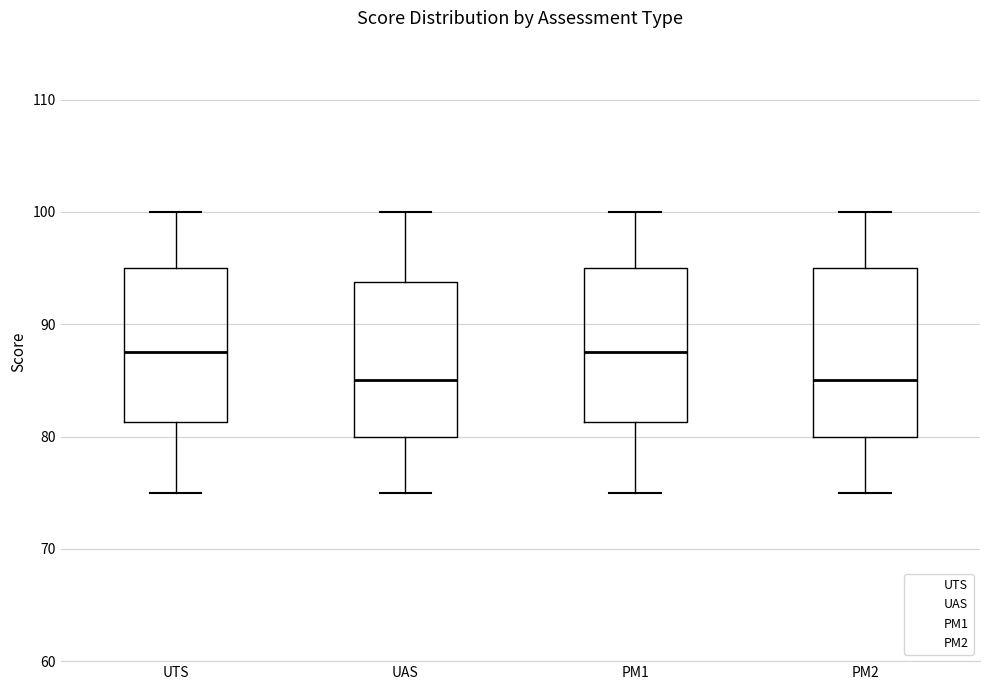

Comparing the boxes themselves (not the whiskers), which one is the tallest?

PM2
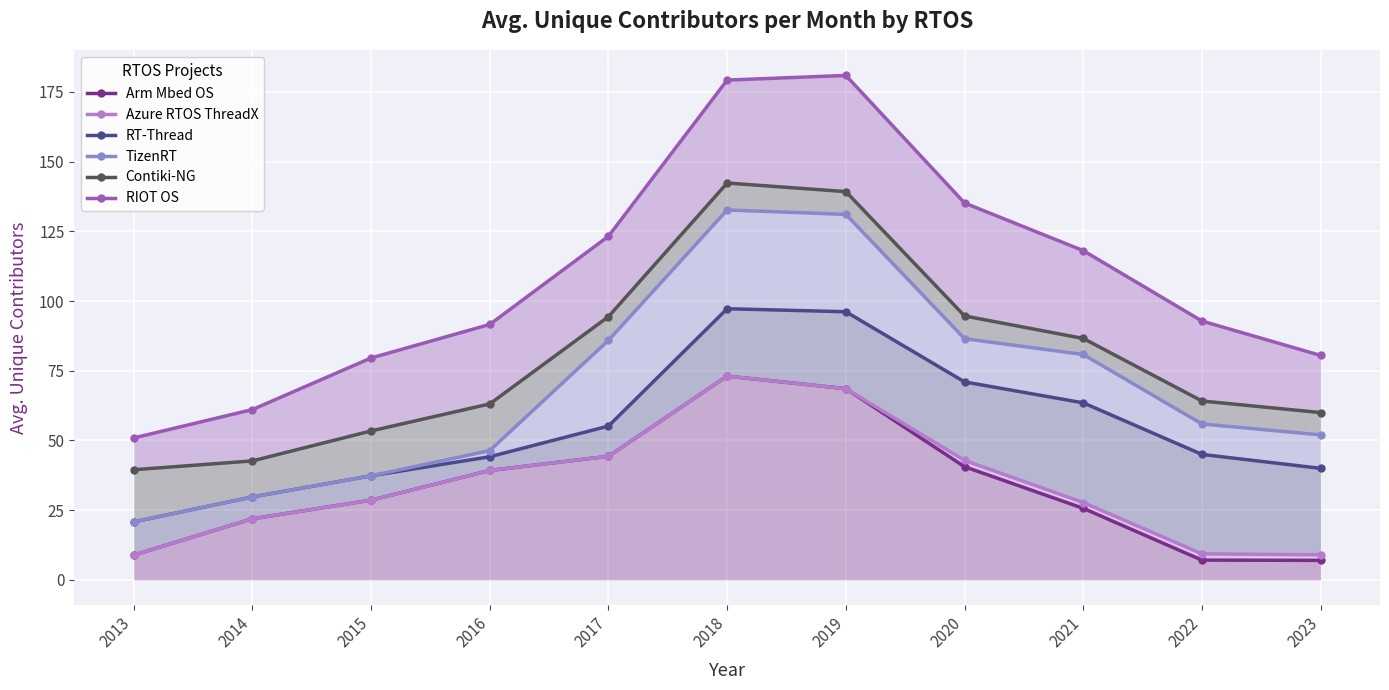

What is the difference between the maximum and second lowest values in the Azure RTOS ThreadX series?

64.1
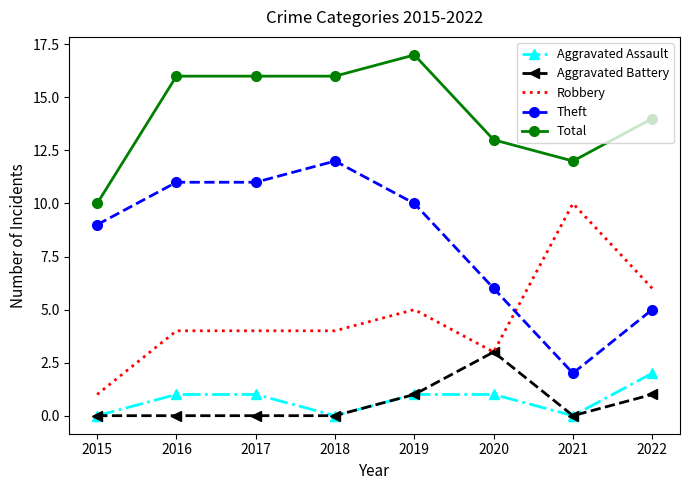

Is the value of Robbery at 2016 greater than the value of Theft at 2017?

No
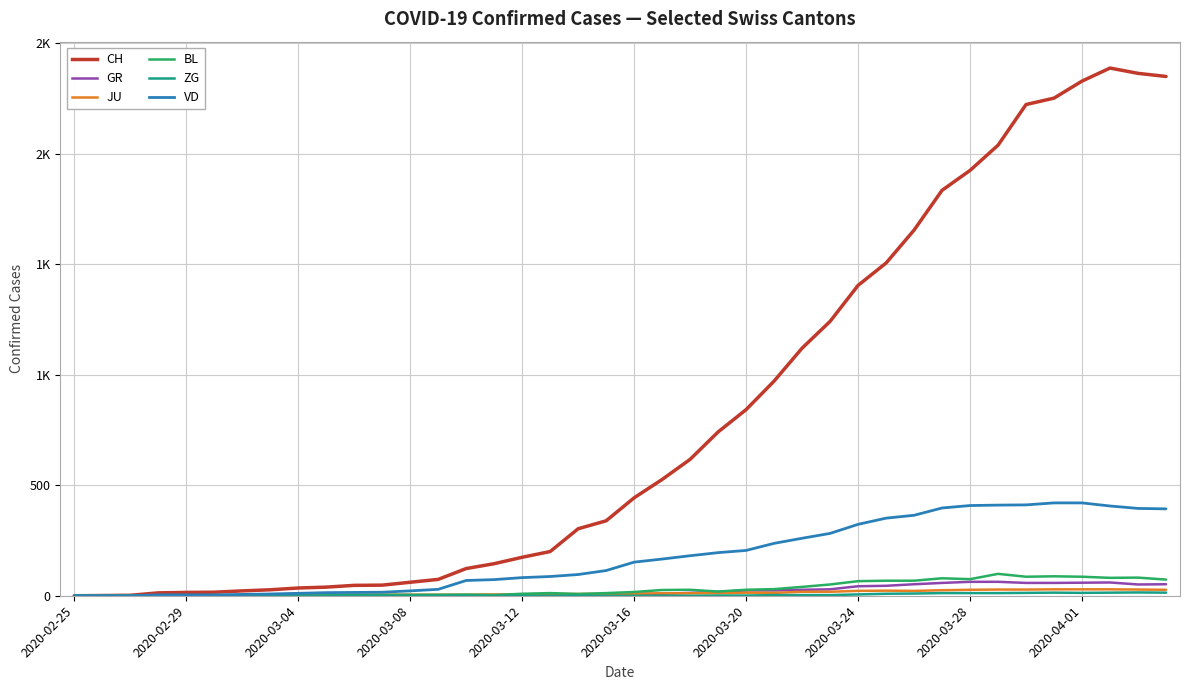

Does the chart have visible grid lines?

Yes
::::::::
• Exercise:
Write out every line of the data above word for word, leaving out the pictures.

• Solved problem:
Comparing the boxes themselves (not the whiskers), which one is the tallest?

PM2

What is the difference between the maximum and second lowest values in the Azure RTOS ThreadX series?

64.1

Is the value of Robbery at 2016 greater than the value of Theft at 2017?

No

Does the chart have visible grid lines?

Yes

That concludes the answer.